Instructions to follow -> Give the data as a numbered list without blank lines, starting at the line that contains "Contained here are" and ending at the line that contains "-0.063225, 0.953299, -1.044468]]", both included.

Task input ->
---------------

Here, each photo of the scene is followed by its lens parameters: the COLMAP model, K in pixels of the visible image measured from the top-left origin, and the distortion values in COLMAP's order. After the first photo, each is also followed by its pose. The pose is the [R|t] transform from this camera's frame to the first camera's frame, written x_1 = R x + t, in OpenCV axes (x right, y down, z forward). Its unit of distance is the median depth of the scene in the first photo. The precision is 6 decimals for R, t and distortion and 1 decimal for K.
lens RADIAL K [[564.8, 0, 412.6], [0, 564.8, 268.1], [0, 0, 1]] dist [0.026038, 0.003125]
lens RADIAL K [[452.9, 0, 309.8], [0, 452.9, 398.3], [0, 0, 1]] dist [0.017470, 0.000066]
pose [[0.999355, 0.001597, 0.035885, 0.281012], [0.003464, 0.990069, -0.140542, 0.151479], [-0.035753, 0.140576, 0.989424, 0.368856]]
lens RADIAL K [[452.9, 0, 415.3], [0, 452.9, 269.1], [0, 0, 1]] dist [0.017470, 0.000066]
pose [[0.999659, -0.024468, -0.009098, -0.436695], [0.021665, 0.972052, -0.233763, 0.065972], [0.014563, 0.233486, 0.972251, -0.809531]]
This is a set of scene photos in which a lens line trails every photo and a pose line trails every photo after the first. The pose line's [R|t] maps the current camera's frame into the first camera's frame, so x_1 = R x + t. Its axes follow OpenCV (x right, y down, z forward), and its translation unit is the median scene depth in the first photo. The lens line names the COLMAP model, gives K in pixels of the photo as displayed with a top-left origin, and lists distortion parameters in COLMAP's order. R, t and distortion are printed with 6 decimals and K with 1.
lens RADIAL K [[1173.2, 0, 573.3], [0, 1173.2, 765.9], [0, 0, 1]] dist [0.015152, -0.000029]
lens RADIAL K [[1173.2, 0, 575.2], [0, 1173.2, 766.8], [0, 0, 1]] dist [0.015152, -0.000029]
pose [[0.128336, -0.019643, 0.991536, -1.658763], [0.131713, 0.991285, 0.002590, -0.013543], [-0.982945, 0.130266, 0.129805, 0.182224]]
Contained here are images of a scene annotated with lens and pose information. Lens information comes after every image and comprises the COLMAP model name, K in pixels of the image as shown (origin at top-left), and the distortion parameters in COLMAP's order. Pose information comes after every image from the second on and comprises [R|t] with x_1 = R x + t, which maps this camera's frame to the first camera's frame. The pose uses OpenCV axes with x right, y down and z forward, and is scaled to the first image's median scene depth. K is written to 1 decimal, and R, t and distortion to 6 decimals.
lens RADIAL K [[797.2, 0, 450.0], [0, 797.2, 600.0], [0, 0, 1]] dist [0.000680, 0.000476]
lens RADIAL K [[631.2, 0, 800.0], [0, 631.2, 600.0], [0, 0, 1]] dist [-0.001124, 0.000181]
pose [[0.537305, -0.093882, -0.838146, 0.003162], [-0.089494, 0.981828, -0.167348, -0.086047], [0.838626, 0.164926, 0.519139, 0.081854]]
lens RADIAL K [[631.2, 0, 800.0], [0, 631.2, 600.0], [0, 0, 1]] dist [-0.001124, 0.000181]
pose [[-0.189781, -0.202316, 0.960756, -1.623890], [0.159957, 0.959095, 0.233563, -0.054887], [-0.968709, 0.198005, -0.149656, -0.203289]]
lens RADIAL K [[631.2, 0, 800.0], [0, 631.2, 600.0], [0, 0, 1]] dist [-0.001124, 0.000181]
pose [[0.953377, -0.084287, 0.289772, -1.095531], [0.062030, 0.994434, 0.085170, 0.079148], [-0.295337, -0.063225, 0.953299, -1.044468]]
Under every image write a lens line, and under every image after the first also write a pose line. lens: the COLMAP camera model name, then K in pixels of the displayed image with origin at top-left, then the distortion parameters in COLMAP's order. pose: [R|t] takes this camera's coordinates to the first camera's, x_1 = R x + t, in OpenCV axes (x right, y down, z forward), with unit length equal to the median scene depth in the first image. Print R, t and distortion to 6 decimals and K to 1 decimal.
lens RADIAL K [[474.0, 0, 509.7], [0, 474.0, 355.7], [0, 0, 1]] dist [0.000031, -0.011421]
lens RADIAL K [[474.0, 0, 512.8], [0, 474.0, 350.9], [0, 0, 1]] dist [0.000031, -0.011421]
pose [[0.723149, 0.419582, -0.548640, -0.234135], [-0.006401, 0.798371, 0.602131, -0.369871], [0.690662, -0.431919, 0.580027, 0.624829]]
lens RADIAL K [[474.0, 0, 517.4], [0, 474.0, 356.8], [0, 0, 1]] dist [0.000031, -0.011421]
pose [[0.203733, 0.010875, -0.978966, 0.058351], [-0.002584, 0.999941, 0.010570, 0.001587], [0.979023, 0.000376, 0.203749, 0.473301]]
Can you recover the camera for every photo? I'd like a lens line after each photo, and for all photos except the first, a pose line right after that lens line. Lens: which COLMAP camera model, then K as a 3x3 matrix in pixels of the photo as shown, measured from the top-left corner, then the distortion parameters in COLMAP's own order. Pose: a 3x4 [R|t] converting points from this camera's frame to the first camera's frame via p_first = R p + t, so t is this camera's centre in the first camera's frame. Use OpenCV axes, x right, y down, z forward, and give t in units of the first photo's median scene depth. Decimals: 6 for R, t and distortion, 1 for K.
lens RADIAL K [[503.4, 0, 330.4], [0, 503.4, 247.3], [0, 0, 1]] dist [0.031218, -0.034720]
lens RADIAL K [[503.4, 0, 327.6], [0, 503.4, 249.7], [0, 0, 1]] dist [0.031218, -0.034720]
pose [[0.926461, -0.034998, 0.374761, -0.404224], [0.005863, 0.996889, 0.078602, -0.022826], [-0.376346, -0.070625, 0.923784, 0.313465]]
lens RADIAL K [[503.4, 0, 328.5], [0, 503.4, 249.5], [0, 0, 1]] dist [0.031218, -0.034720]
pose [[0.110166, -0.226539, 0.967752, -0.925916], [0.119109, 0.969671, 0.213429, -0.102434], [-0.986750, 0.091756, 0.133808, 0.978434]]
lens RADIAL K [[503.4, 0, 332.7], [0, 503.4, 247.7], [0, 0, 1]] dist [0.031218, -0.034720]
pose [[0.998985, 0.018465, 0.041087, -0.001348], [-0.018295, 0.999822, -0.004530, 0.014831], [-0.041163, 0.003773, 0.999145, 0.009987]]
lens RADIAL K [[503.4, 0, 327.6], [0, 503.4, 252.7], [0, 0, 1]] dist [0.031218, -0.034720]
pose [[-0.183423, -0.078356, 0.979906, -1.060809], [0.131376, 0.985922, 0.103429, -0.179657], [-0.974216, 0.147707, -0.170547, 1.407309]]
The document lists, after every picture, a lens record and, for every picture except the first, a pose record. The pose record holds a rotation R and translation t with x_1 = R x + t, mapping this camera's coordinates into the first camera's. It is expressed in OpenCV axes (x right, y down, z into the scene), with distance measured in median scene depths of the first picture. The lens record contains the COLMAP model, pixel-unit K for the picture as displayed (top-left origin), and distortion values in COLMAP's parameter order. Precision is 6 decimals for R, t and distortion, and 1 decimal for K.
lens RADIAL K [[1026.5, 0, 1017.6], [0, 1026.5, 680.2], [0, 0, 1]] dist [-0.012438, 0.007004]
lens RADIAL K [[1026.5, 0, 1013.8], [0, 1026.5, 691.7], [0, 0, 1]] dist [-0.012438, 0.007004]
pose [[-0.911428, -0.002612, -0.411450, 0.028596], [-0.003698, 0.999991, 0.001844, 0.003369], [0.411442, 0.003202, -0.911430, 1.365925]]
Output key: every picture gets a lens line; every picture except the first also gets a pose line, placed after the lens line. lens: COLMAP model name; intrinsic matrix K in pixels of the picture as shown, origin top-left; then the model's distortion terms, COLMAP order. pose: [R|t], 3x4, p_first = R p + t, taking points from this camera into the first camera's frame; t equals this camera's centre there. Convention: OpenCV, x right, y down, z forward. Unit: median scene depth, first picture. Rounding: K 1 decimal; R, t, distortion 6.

---------------

Written answer ->
1. Contained here are images of a scene annotated with lens and pose information. Lens information comes after every image and comprises the COLMAP model name, K in pixels of the image as shown (origin at top-left), and the distortion parameters in COLMAP's order. Pose information comes after every image from the second on and comprises [R|t] with x_1 = R x + t, which maps this camera's frame to the first camera's frame. The pose uses OpenCV axes with x right, y down and z forward, and is scaled to the first image's median scene depth. K is written to 1 decimal, and R, t and distortion to 6 decimals.
2. lens RADIAL K [[797.2, 0, 450.0], [0, 797.2, 600.0], [0, 0, 1]] dist [0.000680, 0.000476]
3. lens RADIAL K [[631.2, 0, 800.0], [0, 631.2, 600.0], [0, 0, 1]] dist [-0.001124, 0.000181]
4. pose [[0.537305, -0.093882, -0.838146, 0.003162], [-0.089494, 0.981828, -0.167348, -0.086047], [0.838626, 0.164926, 0.519139, 0.081854]]
5. lens RADIAL K [[631.2, 0, 800.0], [0, 631.2, 600.0], [0, 0, 1]] dist [-0.001124, 0.000181]
6. pose [[-0.189781, -0.202316, 0.960756, -1.623890], [0.159957, 0.959095, 0.233563, -0.054887], [-0.968709, 0.198005, -0.149656, -0.203289]]
7. lens RADIAL K [[631.2, 0, 800.0], [0, 631.2, 600.0], [0, 0, 1]] dist [-0.001124, 0.000181]
8. pose [[0.953377, -0.084287, 0.289772, -1.095531], [0.062030, 0.994434, 0.085170, 0.079148], [-0.295337, -0.063225, 0.953299, -1.044468]]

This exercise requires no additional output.